I think both approaches - through gtf and using Biomart are good ideas. However I was not sure about the the link you have mentioned in this comment. As far as I can see, it corresponds to just one rRNA gene, and I was hoping to find a list of all such genes.
This is a repeating unit. There would be multiple copies of the core sequence. If you want to get all known copies then use the rRNA/GTF answer given below.
Thanks a lot for the help!
What have you tried so far to find this information?

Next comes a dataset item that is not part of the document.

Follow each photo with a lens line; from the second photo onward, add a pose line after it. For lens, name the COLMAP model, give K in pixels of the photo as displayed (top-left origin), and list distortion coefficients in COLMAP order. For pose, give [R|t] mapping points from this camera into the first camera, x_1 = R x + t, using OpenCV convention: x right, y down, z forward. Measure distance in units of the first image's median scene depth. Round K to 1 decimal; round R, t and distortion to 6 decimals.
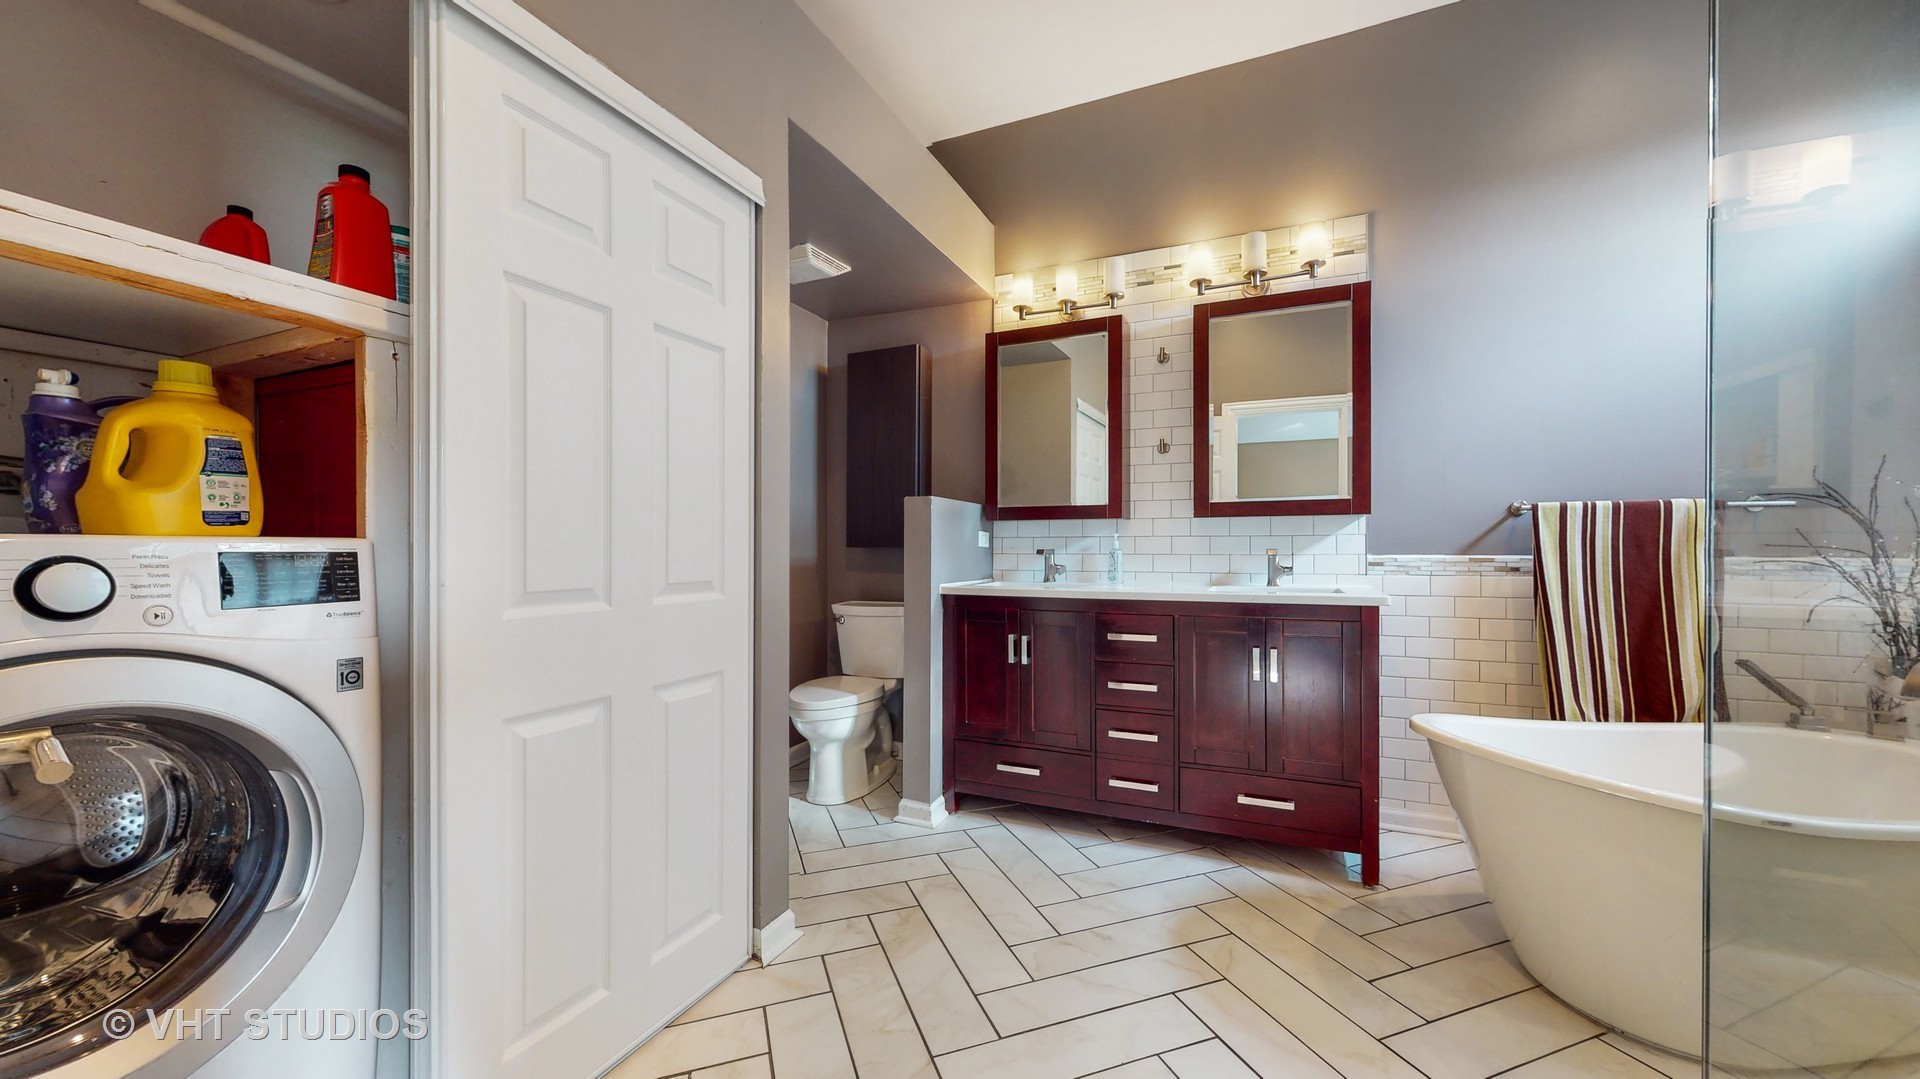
lens RADIAL K [[706.5, 0, 958.9], [0, 706.5, 540.4], [0, 0, 1]] dist [0.000036, 0.000151]
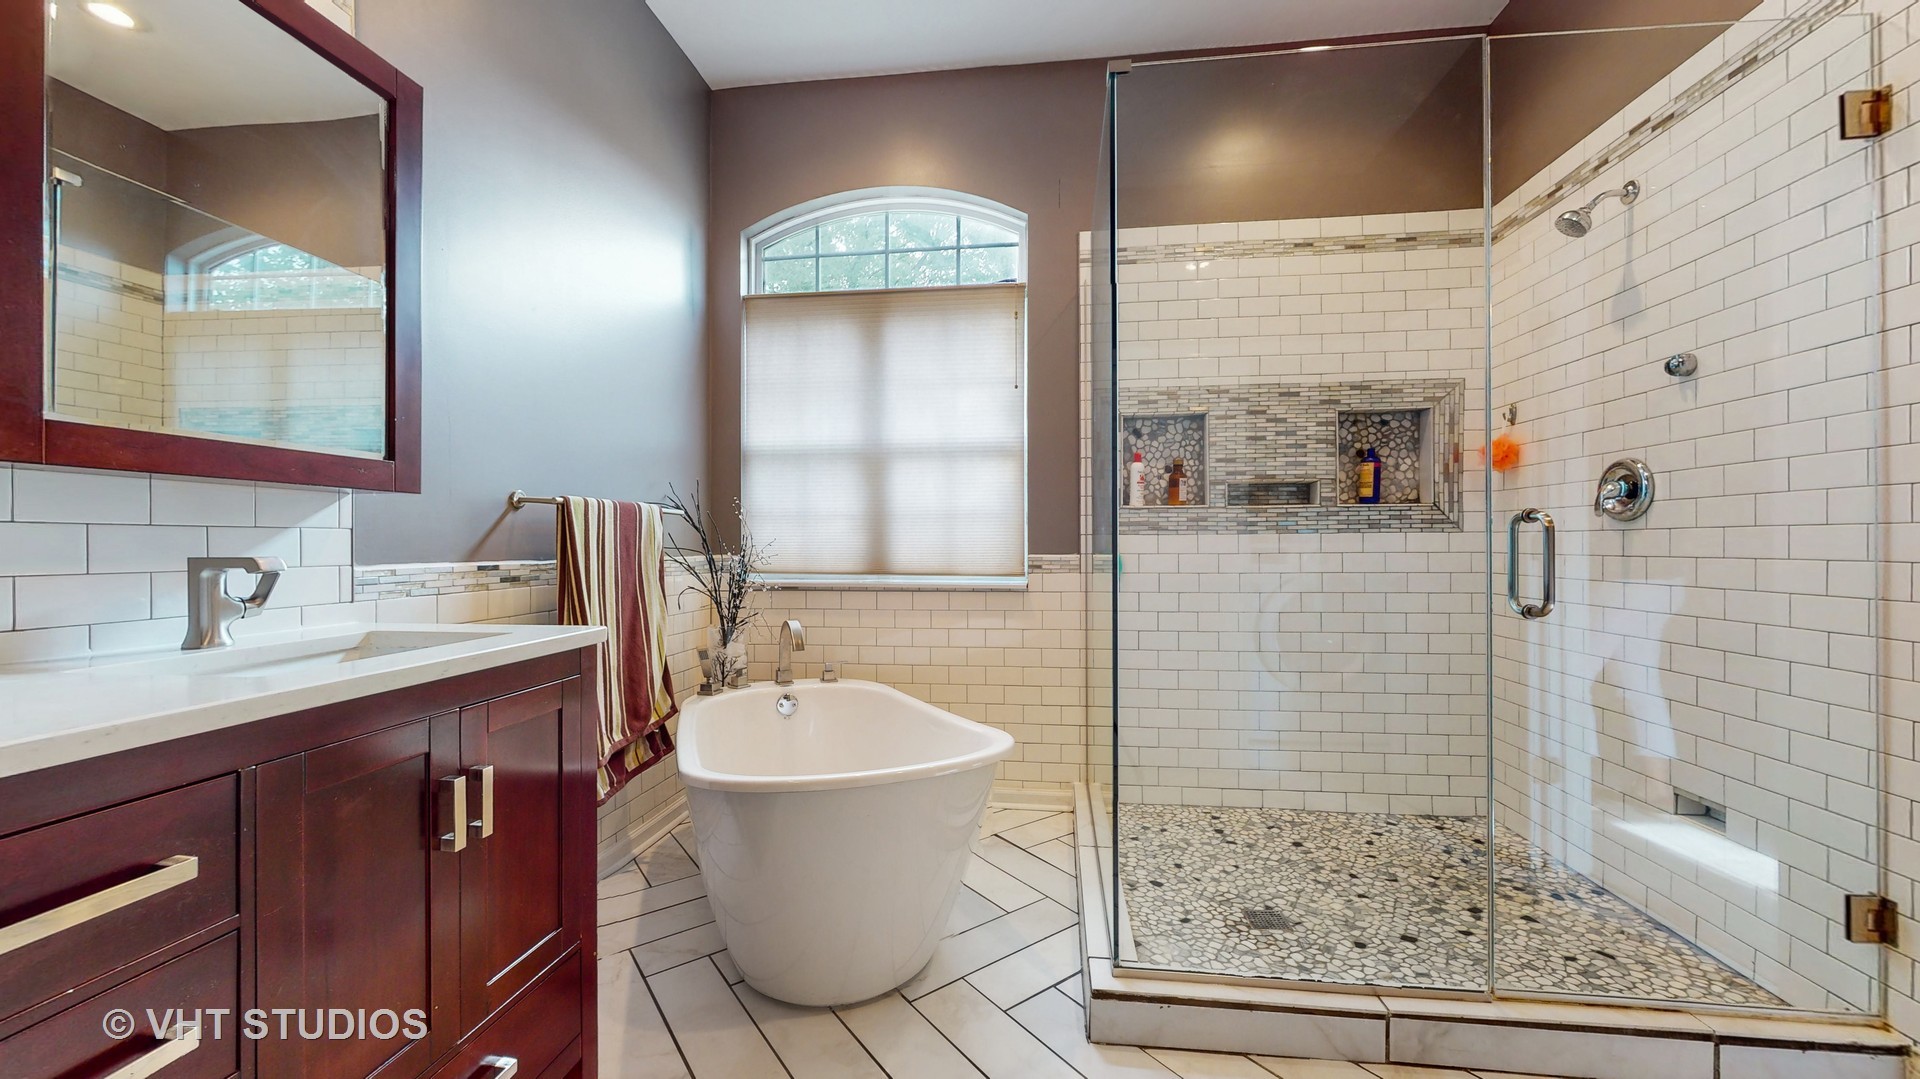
lens RADIAL K [[706.5, 0, 958.9], [0, 706.5, 540.4], [0, 0, 1]] dist [0.000036, 0.000151]
pose [[-0.292748, 0.010813, 0.956129, -0.093747], [-0.000040, 0.999936, -0.011321, 0.007695], [-0.956190, -0.003353, -0.292729, 0.761881]]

I tried to search for it online, and found that Biomart is a way to download them. So there I tried for Rat genes, but I am not sure if the version is correct. The tophat was run with Rn6 version and I was unsure if the rat data in Biomart belonged to that version. Aslo, when I downloaded the list, there were ~330 genes, but I was unsure if this was even close to comprehensive
As long as you find the sequence of the repeat unit you should be reasonably ok. There are multiple copies of these genes across multiple chromosomes and they are not fully characterized even in humans and mouse, afaik.